▶ Assignment: Count the lines in the rows below that contain the string "called", treating uppercase and lowercase as different, and reply with only the number.
= = =
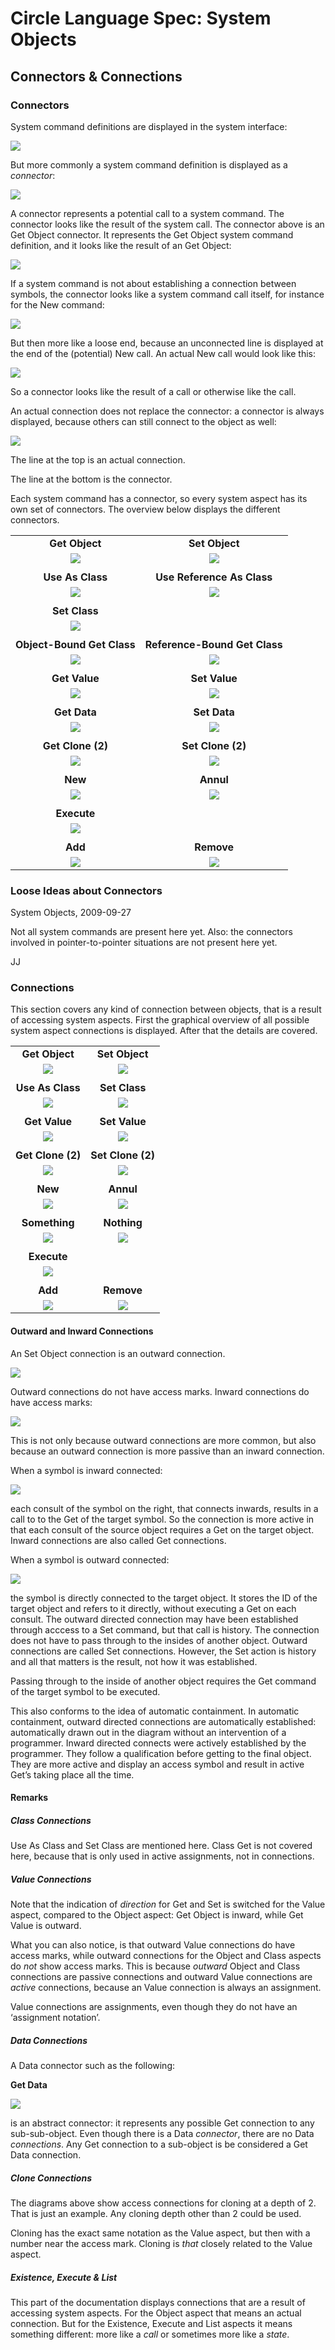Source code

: ﻿Circle Language Spec: System Objects
====================================

Connectors & Connections
------------------------

### Connectors

System command definitions are displayed in the system interface:

![](images/4.%20Connectors%20&%20Connections.001.png)

But more commonly a system command definition is displayed as a *connector*:

![](images/4.%20Connectors%20&%20Connections.002.png)

A connector represents a potential call to a system command. The connector looks like the result of the system call. The connector above is an Get Object connector. It represents the Get Object system command definition, and it looks like the result of an Get Object:

![](images/4.%20Connectors%20&%20Connections.003.png)

If a system command is not about establishing a connection between symbols, the connector looks like a system command call itself, for instance for the New command:

![](images/4.%20Connectors%20&%20Connections.004.png)

But then more like a loose end, because an unconnected line is displayed at the end of the (potential) New call. An actual New call would look like this:

![](images/4.%20Connectors%20&%20Connections.005.png)

So a connector looks like the result of a call or otherwise like the call.

An actual connection does not replace the connector: a connector is always displayed, because others can still connect to the object as well:

![](images/4.%20Connectors%20&%20Connections.006.png)

The line at the top is an actual connection.

The line at the bottom is the connector.

Each system command has a connector, so every system aspect has its own set of connectors. The overview below displays the different connectors.


|                                                       |                                                       |
|:-----------------------------------------------------:|:-----------------------------------------------------:|
|                    __Get Object__                     |                    __Set Object__                     |
| ![](images/4.%20Connectors%20&%20Connections.002.png) | ![](images/4.%20Connectors%20&%20Connections.007.png) |
|                                                       |                                                       |
|                   __Use As Class__                    |              __Use Reference As Class__               |
| ![](images/4.%20Connectors%20&%20Connections.008.png) | ![](images/4.%20Connectors%20&%20Connections.009.png) |
|                                                       |                                                       |
|                     __Set Class__                     |                                                       |
| ![](images/4.%20Connectors%20&%20Connections.010.png) |                                                       |
|                                                       |                                                       |
|              __Object-Bound Get Class__               |             __Reference-Bound Get Class__             |
| ![](images/4.%20Connectors%20&%20Connections.011.png) | ![](images/4.%20Connectors%20&%20Connections.012.png) |
|                                                       |                                                       |
|                     __Get Value__                     |                     __Set Value__                     |
| ![](images/4.%20Connectors%20&%20Connections.013.png) | ![](images/4.%20Connectors%20&%20Connections.014.png) |
|                                                       |                                                       |
|                     __Get Data__                      |                     __Set Data__                      |
| ![](images/4.%20Connectors%20&%20Connections.015.png) | ![](images/4.%20Connectors%20&%20Connections.016.png) |
|                                                       |                                                       |
|                   __Get Clone (2)__                   |                   __Set Clone (2)__                   |
| ![](images/4.%20Connectors%20&%20Connections.017.png) | ![](images/4.%20Connectors%20&%20Connections.018.png) |
|                                                       |                                                       |
|                        __New__                        |                       __Annul__                       |
| ![](images/4.%20Connectors%20&%20Connections.004.png) | ![](images/4.%20Connectors%20&%20Connections.019.png) |
|                                                       |                                                       |
|                      __Execute__                      |                                                       |
| ![](images/4.%20Connectors%20&%20Connections.020.png) |                                                       |
|                                                       |                                                       |
|                        __Add__                        |                      __Remove__                       |
| ![](images/4.%20Connectors%20&%20Connections.021.png) | ![](images/4.%20Connectors%20&%20Connections.022.png) |

### Loose Ideas about Connectors

System Objects,
2009-09-27

Not all system commands are present here yet.
Also: the connectors involved in pointer-to-pointer situations are not present here yet.

JJ

### Connections

This section covers any kind of connection between objects, that is a result of accessing system aspects. First the graphical overview of all possible system aspect connections is displayed. After that the details are covered.

|                                                       |                                                       |
|:-----------------------------------------------------:|:-----------------------------------------------------:|
|                    __Get Object__                     |                    __Set Object__                     |
| ![](images/4.%20Connectors%20&%20Connections.003.png) | ![](images/4.%20Connectors%20&%20Connections.023.png) |
|                                                       |                                                       |
|                   __Use As Class__                    |                     __Set Class__                     |
| ![](images/4.%20Connectors%20&%20Connections.024.png) | ![](images/4.%20Connectors%20&%20Connections.025.png) |
|                                                       |                                                       |
|                     __Get Value__                     |                     __Set Value__                     |
| ![](images/4.%20Connectors%20&%20Connections.026.png) | ![](images/4.%20Connectors%20&%20Connections.027.png) |
|                                                       |                                                       |
|                   __Get Clone (2)__                   |                   __Set Clone (2)__                   |
| ![](images/4.%20Connectors%20&%20Connections.028.png) | ![](images/4.%20Connectors%20&%20Connections.029.png) |
|                                                       |                                                       |
|                        __New__                        |                       __Annul__                       |
| ![](images/4.%20Connectors%20&%20Connections.030.png) | ![](images/4.%20Connectors%20&%20Connections.031.png) |
|                                                       |                                                       |
|                     __Something__                     |                      __Nothing__                      |
| ![](images/4.%20Connectors%20&%20Connections.032.png) | ![](images/4.%20Connectors%20&%20Connections.033.png) |
|                                                       |                                                       |
|                      __Execute__                      |                                                       |
| ![](images/4.%20Connectors%20&%20Connections.034.png) |                                                       |
|                                                       |                                                       |
|                        __Add__                        |                      __Remove__                       |
| ![](images/4.%20Connectors%20&%20Connections.035.png) | ![](images/4.%20Connectors%20&%20Connections.036.png) |

#### Outward and Inward Connections

An Set Object connection is an outward connection.

![](images/4.%20Connectors%20&%20Connections.023.png)

Outward connections do not have access marks. Inward connections do have access marks:

![](images/4.%20Connectors%20&%20Connections.003.png)

This is not only because outward connections are more common, but also because an outward connection is more passive than an inward connection.

When a symbol is inward connected:

![](images/4.%20Connectors%20&%20Connections.037.png)

each consult of the symbol on the right, that connects inwards, results in a call to to the Get of the target symbol. So the connection is more active in that each consult of the source object requires a Get on the target object. Inward connections are also called Get connections.

When a symbol is outward connected:

![](images/4.%20Connectors%20&%20Connections.038.png)

the symbol is directly connected to the target object. It stores the ID of the target object and refers to it directly, without executing a Get on each consult. The outward directed connection may have been established through acccess to a Set command, but that call is history. The connection does not have to pass through to the insides of another object. Outward connections are called Set connections. However, the Set action is history and all that matters is the result, not how it was established.

Passing through to the inside of another object requires the Get command of the target symbol to be executed.

This also conforms to the idea of automatic containment. In automatic containment, outward directed connections are automatically established: automatically drawn out in the diagram without an intervention of a programmer. Inward directed connects were actively established by the programmer. They follow a qualification before getting to the final object. They are more active and display an access symbol and result in active Get’s taking place all the time.

#### Remarks

##### Class Connections

Use As Class and Set Class are mentioned here. Class Get is not covered here, because that is only used in active assignments, not in connections.

##### Value Connections

Note that the indication of *direction* for Get and Set is switched for the Value aspect, compared to the Object aspect: Get Object is inward, while Get Value is outward.

What you can also notice, is that outward Value connections do have access marks, while outward connections for the Object and Class aspects do *not* show access marks. This is because *outward* Object and Class connections are passive connections and outward Value connections are *active* connections, because an Value connection is always an assignment.

Value connections are assignments, even though they do not have an ‘assignment notation’.

##### Data Connections

A Data connector such as the following:

__Get Data__

![](images/4.%20Connectors%20&%20Connections.039.png)

is an abstract connector: it represents any possible Get connection to any sub-sub-object. Even though there is a Data *connector*, there are no Data *connections*. Any Get connection to a sub-object is be considered a Get Data connection.

##### Clone Connections

The diagrams above show access connections for cloning at a depth of 2. That is just an example. Any cloning depth other than 2 could be used.

Cloning has the exact same notation as the Value aspect, but then with a number near the access mark. Cloning is *that* closely related to the Value aspect.

##### Existence, Execute & List

This part of the documentation displays connections that are a result of accessing system aspects. For the Object aspect that means an actual connection. But for the Existence, Execute and List aspects it means something different: more like a *call* or sometimes more like a *state*.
= = =
▶ Answer to the exercise: 2